Flight has been touted by most of the critic as 'terrific', 'riveting', and 'inspiring'. The visuals from the trailer of the daring save of the full flight, and the aftermath of a man who risked trusting his instincts to pull off the nigh-impossible save and suffers with his own share of secrets with the risk of exposure to the world media, would seem to make for a superior dramatic film worthy of Denzel Washington's stature and caliber of acting. I thought this could be the next Leaving Las Vegas. And in some ways, it is.
The first act is about the luxury and status that veteran airline pilots enjoy as commanders of their own vessels. Although divorced with a son, Whitaker enjoys copious amounts of booze, hard drugs, and the affections of a beautiful flight attendant. Even so, his experience and calm in flight saves the day and most of the crew and passengers. The visuals are stunning and the minutes leading up to the crash are intense.
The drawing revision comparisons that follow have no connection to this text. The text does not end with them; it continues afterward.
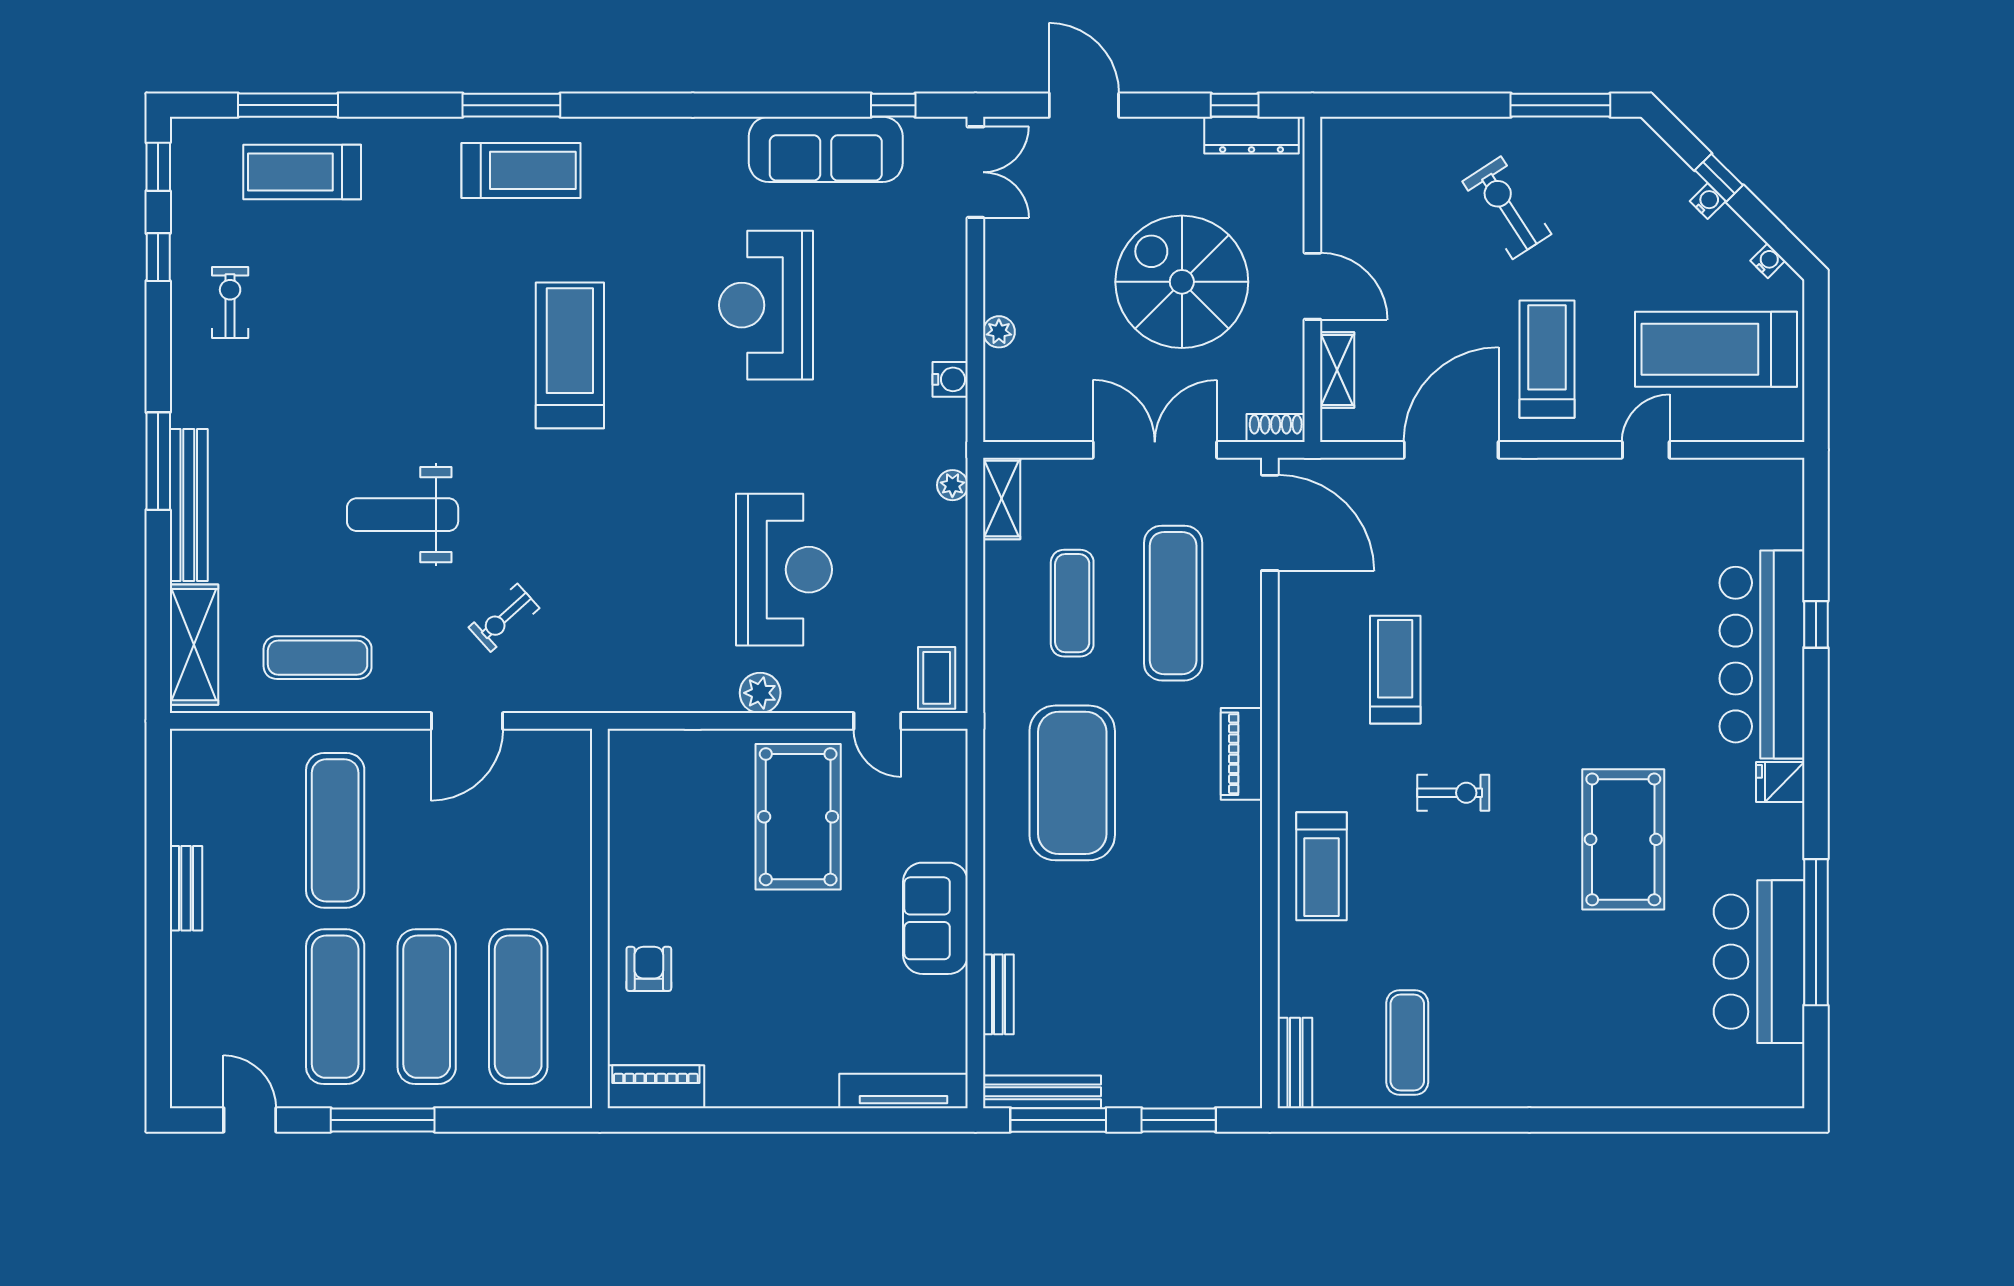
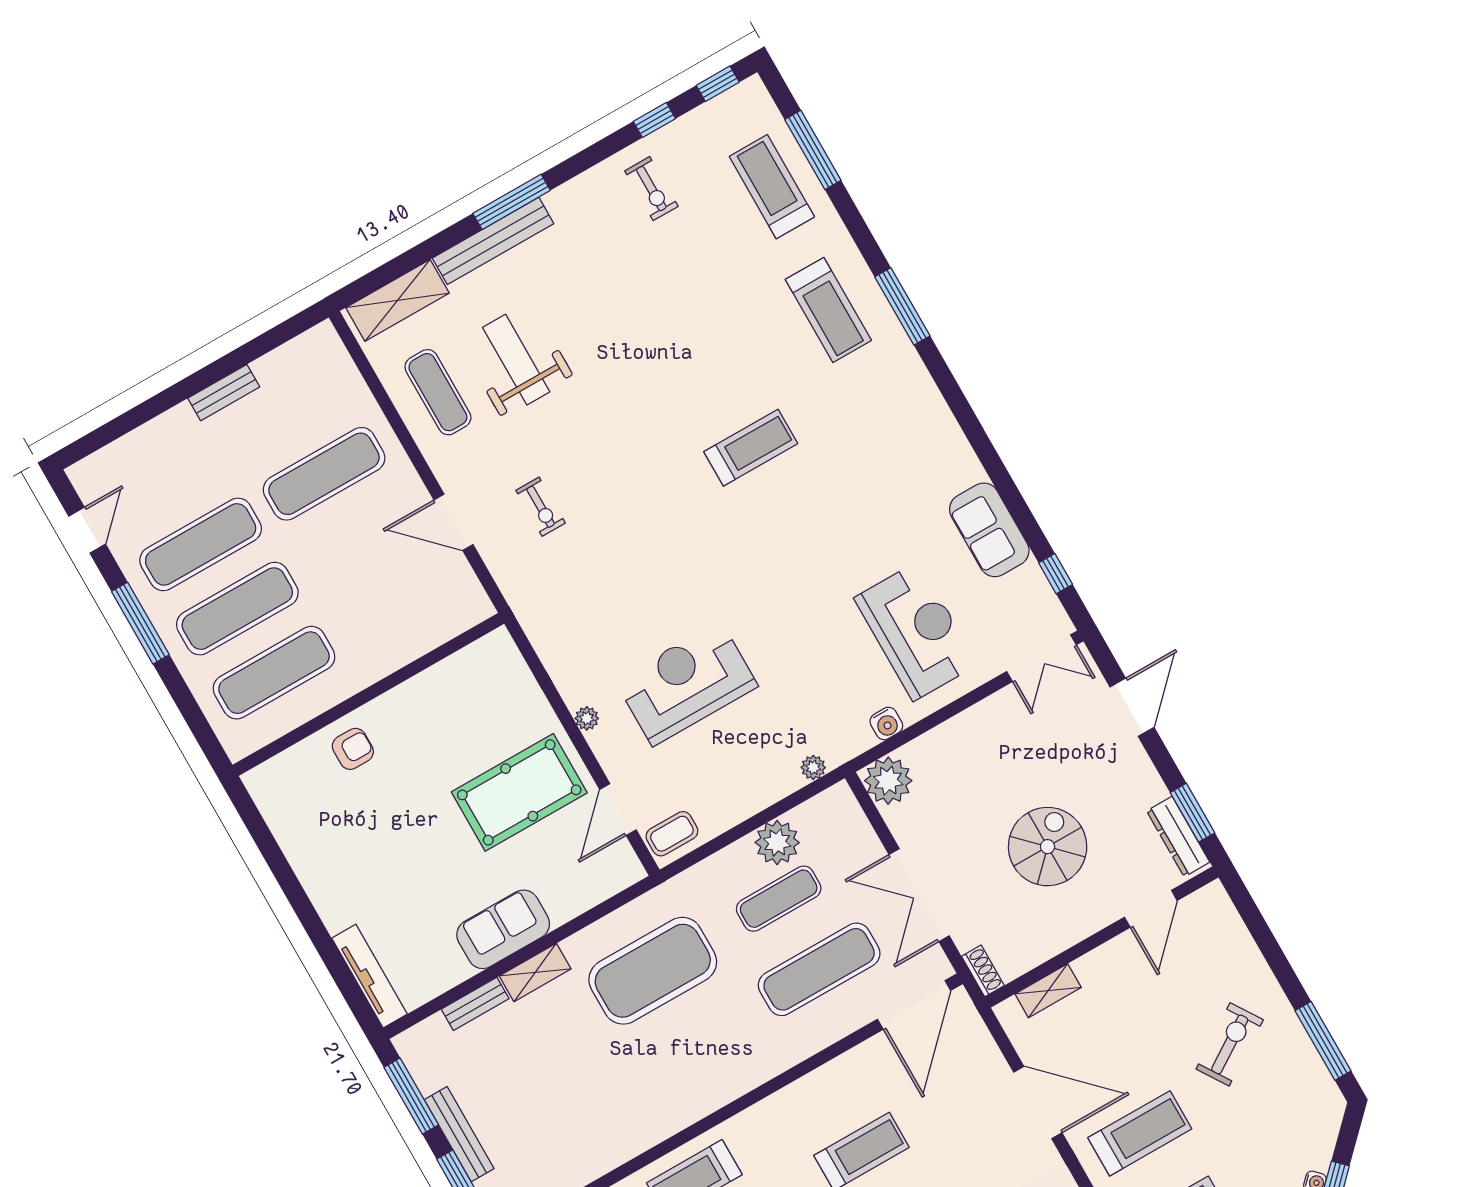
window: (1235, 105) -> (1192, 813), width x1.50
sofa: (826, 149) -> (989, 530), width x0.73
treadmill: (521, 170) -> (828, 310), moved
spiral stairs: (1182, 282) -> (1048, 847), width x0.73, depth x0.73
door: (1312, 286) -> (1151, 909), moved
exercise bike: (230, 303) -> (651, 189), turned 90
reception desk: (766, 305) -> (916, 631), moved, turned 90
plant: (999, 332) -> (888, 781), moved, width x1.88, depth x1.88
treadmill: (570, 355) -> (751, 448), width x0.73, depth x0.73
double door: (1155, 450) -> (919, 895), swing flipped
shelving: (1002, 498) -> (535, 972), moved
weight bench: (403, 515) -> (516, 360), moved
reception desk: (784, 570) -> (687, 683), turned 180
plant: (1011, 570) -> (777, 842), added
exercise bike: (504, 618) -> (541, 507), turned -138
plant: (760, 693) -> (587, 718), width x0.73, depth x0.73
door: (877, 721) -> (618, 810), width x1.38
piano: (1242, 754) -> (741, 1078), removed
piano: (656, 1087) -> (273, 801), removed
bench: (1042, 1092) -> (459, 1134), moved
The rest of the film centers around Denzel's Captain Whitaker recovery, the atfermath of the crash and the ensuing investigation, and the decisions Whitaker must come to grips with concerning his own mortality and sobriety. Can he give up abusing legal and illegal substances for good - or at least as long as the investigation hearing?
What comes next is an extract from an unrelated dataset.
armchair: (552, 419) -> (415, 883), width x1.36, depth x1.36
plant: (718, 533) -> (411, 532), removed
With roaring rhythms of The Rolling Stones, Denzel Washington's Whitaker swaggers onto the jetways and tarmacs, exuding the confidence that only the indestructible can have. Even after the crash, his survival just reinforces the fact of his own immortality. Also notable in the film is Kelly Reilly's Nicole as the recovering addict who befriends Whitaker at his worst moments at risk to herself. Don Cheadle and John Goodman steal every scene they touch, whether sharing screen-time with Denzel or not.
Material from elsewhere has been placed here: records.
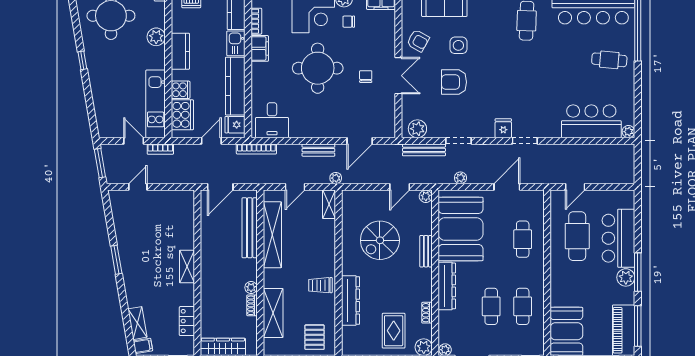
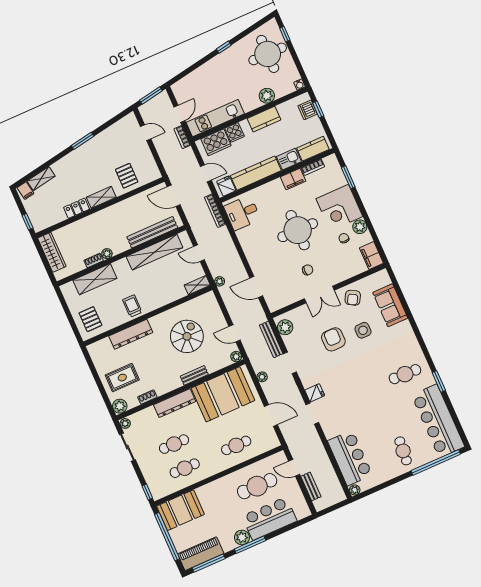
bench: (318, 150) -> (311, 486), moved
pallet: (176, 228) -> (127, 176), added
spiral stairs: (380, 240) -> (187, 336), turned 90
locker: (187, 321) -> (77, 208), moved
pallet: (315, 337) -> (90, 319), turned 90

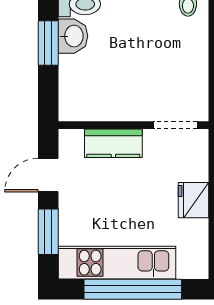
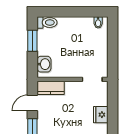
washbasin: (73, 36) -> (44, 64), moved
kitchen counter: (113, 143) -> (51, 88), moved

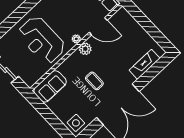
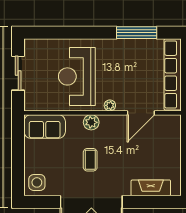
door: (98, 26) -> (141, 113), hinge flipped
plant: (85, 49) -> (91, 122), moved

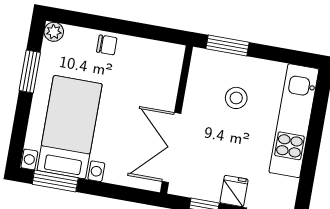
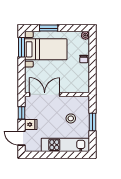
window: (227, 45) -> (93, 122), moved
window: (30, 71) -> (49, 28), moved

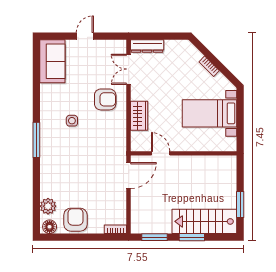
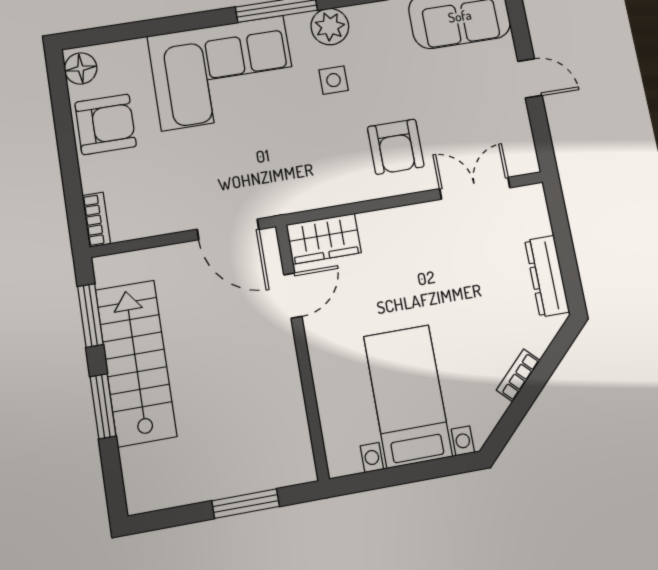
dresser: (147, 46) -> (547, 276), moved
wardrobe: (139, 116) -> (324, 239), moved
corner sofa: (61, 167) -> (223, 73), added
window: (240, 204) -> (246, 504), moved
plant: (48, 206) -> (330, 27), moved
stairs: (204, 221) -> (136, 363), moved

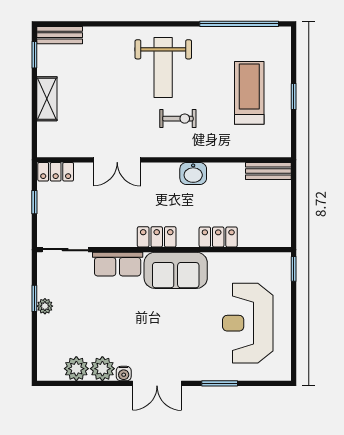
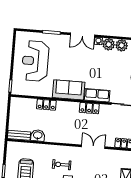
washbasin: (193, 173) -> (38, 135), moved
locker: (157, 237) -> (89, 108), moved
reception desk: (248, 323) -> (35, 61), turned 180
double door: (157, 383) -> (82, 35), swing flipped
Cheadle is amazing as the reserved attorney with as much confidence as Denzel's Whitaker. Goodman's turn as Whitaker's drug contact is both hilarious and inspired. Taking a page out of the book of The Big Lebowski, Goodman switches from Walter Sobchak directly to The Dude.
With high hopes for Flight, I was somewhat disappointed. I will never say that Denzel, Reilly, Goodman, and Cheadle are not superior craftsman. They are always brilliant! Their performances are what get this story off the ground. But after the plane crash, the intensity of the story nose-dives into something more akin to a Lifetime Movie of the Week. Zemeckis has proven he has the directing talent with Cast Away and Forrest Gump, but something in Flight is missing that keeps it from completely pushing back from the narrative terminal.
Flight may be touted as a phenomenal film by others, but there is something missing from the flight plan to may it truly soar from beginning to end. A solid film, Flight will win on performances but may end up as memorable a tale as an in-flight movie.